TEMPO.CO, Mojokerto - Komisi VII Bidang Lingkungan Hidup Dewan Perwakilan Rakyat (DPR) mendesak Kementerian Lingkungan Hidup dan Kehutanan (LHK) mengaudit lingkungan PT Putra Restu Ibu Abadi (PRIA) di Desa Lakardowo, Kecamatan Jetis, Kabupaten Mojokerto, Jawa Timur.
Audit ini merupakan rekomendasi rapat Komisi Lingkungan dengan Direktur Jenderal (Dirjen) Penegakan Hukum; Dirjen Planologi Kehutanan dan Tata Lingkungan; Dirjen Pengelolaan Sampah, Limbah, dan B3 Kementerian LHK; serta Direktur Utama PT PRIA di gedung DPR RI, Jakarta, Kamis, 8 Desember 2016.
“Audit lingkungan melibatkan pihak ketiga yang independen,” kata Anggota Komisi Lingkungan DPR Mat Nasir saat dihubungi, Jumat, 9 Desember 2016. Audit akan menilai sejauh mana dampak aktivitas usaha perusahaan pengolah limbah itu terhadap lingkungan. Jika audit menemukan unsur yang merugikan warga, maka warga yang terpapar limbah B3 harus diberi kompensasi sesuai dengan aturan.
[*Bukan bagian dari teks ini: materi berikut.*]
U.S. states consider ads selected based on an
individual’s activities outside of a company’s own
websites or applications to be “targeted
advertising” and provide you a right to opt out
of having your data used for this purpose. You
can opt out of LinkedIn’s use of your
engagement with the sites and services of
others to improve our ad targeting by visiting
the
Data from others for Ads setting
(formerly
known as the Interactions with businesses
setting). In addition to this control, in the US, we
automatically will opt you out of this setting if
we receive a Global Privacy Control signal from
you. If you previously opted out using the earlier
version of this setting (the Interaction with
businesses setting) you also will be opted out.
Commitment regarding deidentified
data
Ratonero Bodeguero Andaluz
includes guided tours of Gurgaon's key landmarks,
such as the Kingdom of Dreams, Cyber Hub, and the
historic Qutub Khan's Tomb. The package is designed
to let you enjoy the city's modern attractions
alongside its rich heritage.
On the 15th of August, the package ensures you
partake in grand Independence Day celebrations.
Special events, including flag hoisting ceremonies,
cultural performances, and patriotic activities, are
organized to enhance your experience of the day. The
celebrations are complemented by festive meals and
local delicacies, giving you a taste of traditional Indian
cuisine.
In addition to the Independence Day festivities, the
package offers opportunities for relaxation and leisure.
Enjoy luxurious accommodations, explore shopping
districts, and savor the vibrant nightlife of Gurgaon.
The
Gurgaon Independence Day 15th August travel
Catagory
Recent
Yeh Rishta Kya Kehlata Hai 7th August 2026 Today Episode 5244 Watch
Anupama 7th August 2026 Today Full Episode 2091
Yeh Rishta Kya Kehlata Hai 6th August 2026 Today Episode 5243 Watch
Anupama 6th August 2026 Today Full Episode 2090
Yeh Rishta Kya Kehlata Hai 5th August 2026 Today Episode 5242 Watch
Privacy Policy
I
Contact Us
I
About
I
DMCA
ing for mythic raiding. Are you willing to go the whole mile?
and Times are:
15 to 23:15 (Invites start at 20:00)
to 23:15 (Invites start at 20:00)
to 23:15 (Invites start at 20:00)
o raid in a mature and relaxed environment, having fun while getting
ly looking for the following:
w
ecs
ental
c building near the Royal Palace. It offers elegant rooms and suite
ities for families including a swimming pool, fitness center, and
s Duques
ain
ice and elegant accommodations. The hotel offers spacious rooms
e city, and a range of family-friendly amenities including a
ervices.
PT PRIA juga wajib memulihkan fungsi lingkungan yang terpapar limbah B3 yang dikelola perusahaan dengan diawasi Dirjen Penegakan Hukum dan Dirjen Pengelolaan Sampah, Limbah, dan B3 Kementerian LHK. “PT PRIA harus memulihkan fungsi lingkungan dengan mengambil tanah timbunan di lahan masyarakat yang terpapar limbah B3.”
Selain mendaur ulang limbah B3 di areal pabrik, PT PRIA ternyata juga menjual limbah B3 berupa limbah batu bara yang digunakan untuk material pengurukan lahan pemukiman atau rumah warga. “Jelas itu melanggar, limbah yang seharusnya diolah pabrik, malah dijual ke masyarakat,” Mat Nasir.
Selain merekomendasikan audit lingkungan dan pemulihan fungsi lingkungan, DPR juga meminta direktorat jenderal terkait memantau dan mengawasi pengelolaan limbah B3 oleh PT PRIA secara berkelanjutan dan melaporkannya ke Komisi VII. DPR juga meminta Dirjen Pengelolaan Sampah, Limbah, dan B3 memberikan data tentang jenis dan volume limbah B3 yang dihasilkan seluruh perusahaan di Indonesia.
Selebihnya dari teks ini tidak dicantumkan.